CVE "has to be local," said Humera Khan, who designs CVE programs and directed a review of the State Department's CVE plans, in a 2012 interview with Wired. "You have to live there, know the community, know the context. If you’re coming from the outside and you tell them what they ought to do – it doesn’t work." 

Pilot community policing programs in cities like Minneapolis, Boston, and Los Angeles have been testing the model. 

One major challenge to such programs the lingering suspicion on the part of many Muslim Americans that "community policing" and "outreach" are just surveillance by another name. 

But another problem undercuts both traditional suspect "tracking" and long-term prevention efforts: it's hard to predict who will become radicalized, or why. 

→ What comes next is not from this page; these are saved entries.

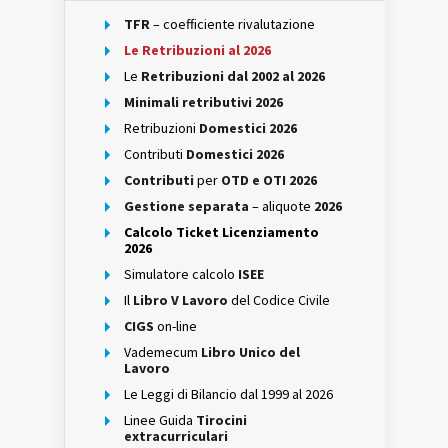
TFR
– coefficiente rivalutazione
Le Retribuzioni al 2026
Le
Retribuzioni dal 2002 al 2026
Minimali retributivi 2026
Retribuzioni
Domestici 2026
Contributi
Domestici 2026
Contributi
per
OTD e OTI 2026
Gestione separata
– aliquote
2026
Calcolo Ticket Licenziamento
2026
Simulatore calcolo
ISEE
Il
Libro V Lavoro
del Codice Civile
CIGS
on-line
Vademecum
Libro Unico del
Lavoro
Le Leggi di Bilancio dal 1999 al 2026
Linee Guida
Tirocini
extracurriculari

"There is no standard recruit profile," concluded researchers in a December 2015 study of American ISIS sympathizers and related arrests. "There is also no silver bullet that will blunt ISIS’s allure."

And federal counterterrorism efforts that rely on inaccurate, oversimplified ideas of who presents a threat, say experts, turn commonplace Muslim behavior like mosque attendance, traditional clothing, or facial hair into suspicious "indicators." 

Although analysts struggle to determine what makes someone vulnerable to terrorist propaganda's appeals, many believe it is rooted in a search for community or meaning. 

The goal of an intervention is to "harness the power of their significance quest," said Jocelyn Bélanger, a psychology professor at the University of Quebec who helped design the city's Center for the Prevention of Radicalization Leading to Violence, in a December interview with the Christian Science Monitor. "[Y]ou channel it into something positive."